弗兰的2010世界杯传奇:一个英雄的孤独与荣耀
2010年的南非,燥热的空气里飘着呜呜祖拉的嗡鸣,我站在约翰内斯堡足球城体育场的球员通道里,手心全是汗。这是我人生中最重要的90分钟——世界杯半决赛,乌拉圭对阵荷兰。作为队长,我回头看了眼身后这群穿着天蓝色球衣的兄弟们,他们眼睛里烧着和我一样的火。
"迭戈,带着我们创造历史"
更衣室里老帅塔巴雷斯的话还在耳边响着。四分之一决赛对阵加纳时,我在加时赛时刻用手挡出了必进球,像极了1986年的马拉多纳。红牌+点球,但我们的门将穆斯莱拉扑出了吉安的点球——那一刻我跪在球员通道里痛哭,直到点球大战胜利的欢呼把我拽回现实。
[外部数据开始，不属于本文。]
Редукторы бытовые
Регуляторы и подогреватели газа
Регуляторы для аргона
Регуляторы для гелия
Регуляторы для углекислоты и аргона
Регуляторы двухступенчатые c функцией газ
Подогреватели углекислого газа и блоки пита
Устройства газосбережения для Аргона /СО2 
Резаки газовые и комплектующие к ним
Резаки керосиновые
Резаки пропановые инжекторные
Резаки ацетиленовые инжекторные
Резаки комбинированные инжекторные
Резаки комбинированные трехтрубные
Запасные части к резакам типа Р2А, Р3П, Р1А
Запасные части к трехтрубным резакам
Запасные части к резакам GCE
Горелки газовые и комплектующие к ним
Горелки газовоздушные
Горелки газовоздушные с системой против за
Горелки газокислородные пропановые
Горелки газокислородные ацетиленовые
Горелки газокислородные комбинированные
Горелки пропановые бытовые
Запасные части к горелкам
现在我的左膝缠着厚厚的绷带,每跑一步都像有刀子在剐。可当《国歌》响起时,疼痛突然消失了。看台上那抹天蓝色的海浪里,我看见了蒙得维的亚街头踢矿泉水瓶的瘦小男孩,看见父亲在贫民区诊所值完夜班后陪我加练的月光。
那脚惊世骇俗的凌空斩
比赛第41分钟,荷兰人已经用他们橙色的潮水把我们压得喘不过气。佩雷拉后场长传过来,我侧身望着那个旋转的皮球,时间突然变得很慢。范布隆克霍斯特的阴影罩过来时,我整个人腾空而起,左脚像鞭子一样抽中下坠的皮球——
"GOOOOOOL!"解说员撕破喉咙的呐喊和六万人的惊呼混在一起。我看着球网剧烈颤动,落地时差点跪倒,但马上被佩雷斯他们淹没了。这个40米开外的凌空抽射,后来被印在南非世界杯官方海报上,可当时我只觉得胸口发烫,仿佛要把这些年所有的委屈都吼出来。
英雄也会流血流泪
下半场斯内德的进球像盆冷水浇下来。第92分钟,我拖着伤腿勉强完成一次射门,当皮球擦着横梁飞出时,我直接瘫在了草皮上。终场哨响后,范德维尔过来拉我,这个1米9的壮汉突然红了眼眶:"该死的,你本该拿冠军的。"
更衣室里静得可怕,有人把最佳球员奖杯塞到我手里。银色的奖杯映出我肿胀的膝盖和破皮的眉骨,这时17岁的苏亚雷斯突然抱住我发抖:"对不起队长,要是对加纳我没手球..."我用力揉乱他的卷发,就像当年弗兰西斯科利对我做的那样。
蒙得维的亚的暴雨夜
回国那天,总统带着二十万人冒雨迎接。我举着金靴奖站在敞篷车上,雨水混着眼泪往下淌。路过七月十八大道时,卖烤肉的老何塞举着块纸板,上面歪歪扭扭写着:"迭戈,你让300万人挺直了腰杆。"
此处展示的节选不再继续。